> Goal of the exercise:
Reproduce the text of each entry below verbatim, line for line, omitting the images.
[[ Data for processing open ]]
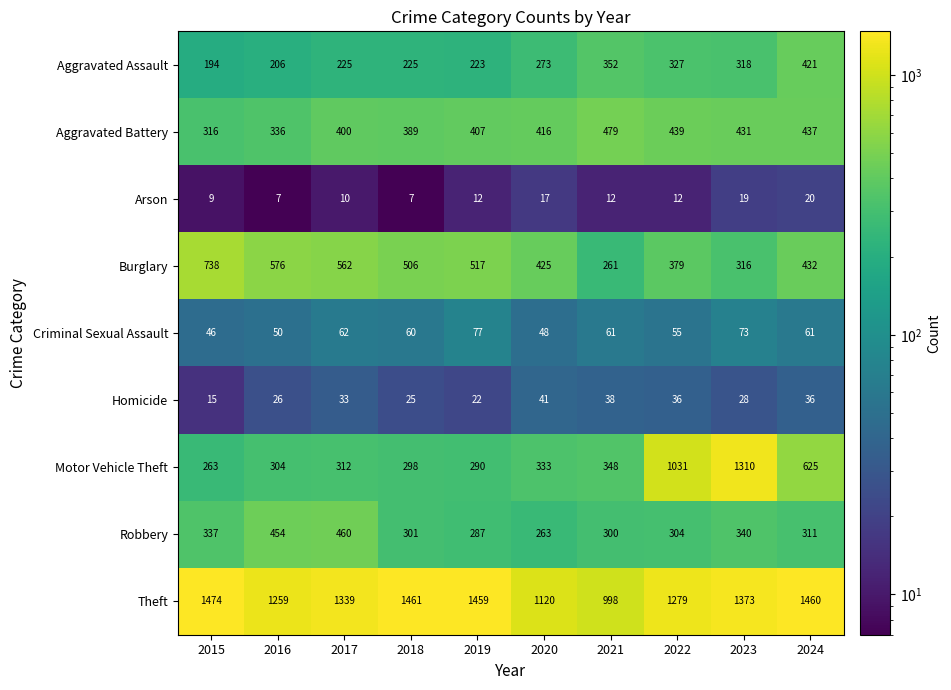

What is the difference between the maximum and minimum values in the Burglary series?

477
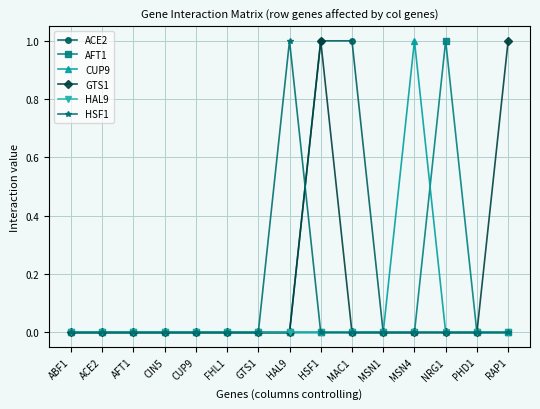

What is the label of the 12th point from the left?

MSN4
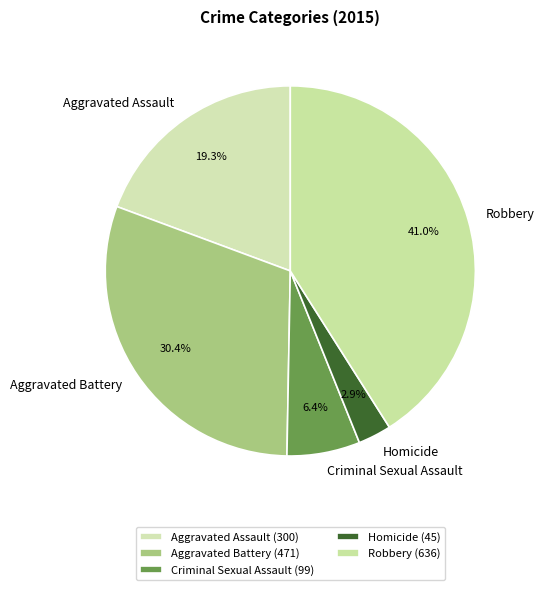

Is it true that Homicide is 3% of the pie?

True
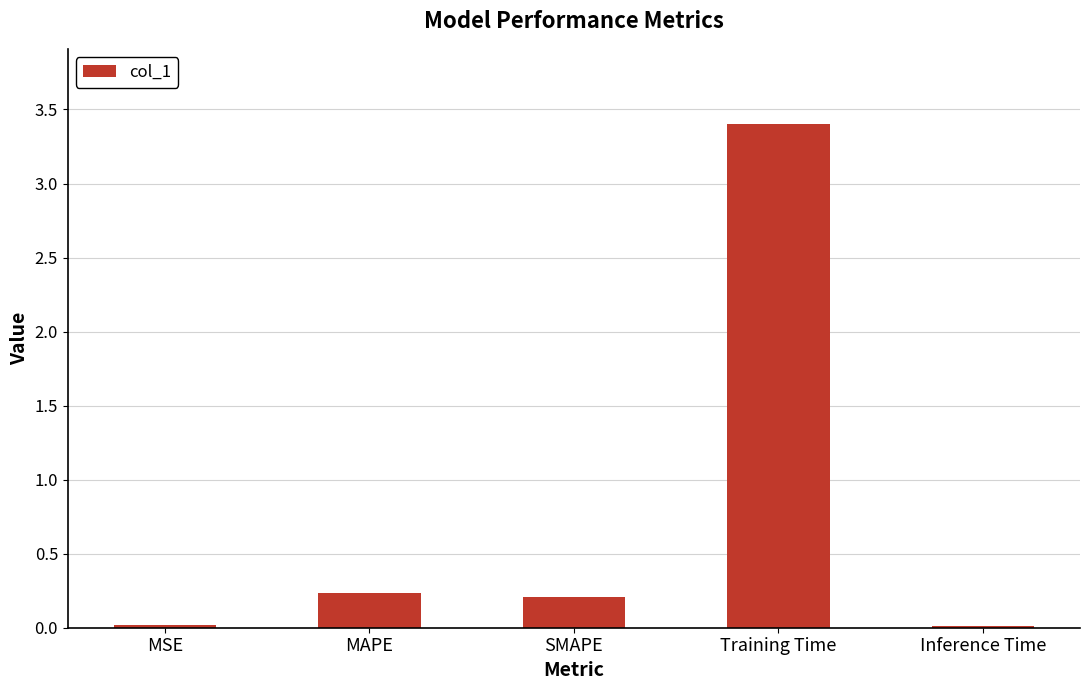

What is the value of the 2nd bar from the left?

0.2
[[ Data for processing closed ]]
> Problem solution:
What is the difference between the maximum and minimum values in the Burglary series?

477

What is the label of the 12th point from the left?

MSN4

Is it true that Homicide is 3% of the pie?

True

What is the value of the 2nd bar from the left?

0.2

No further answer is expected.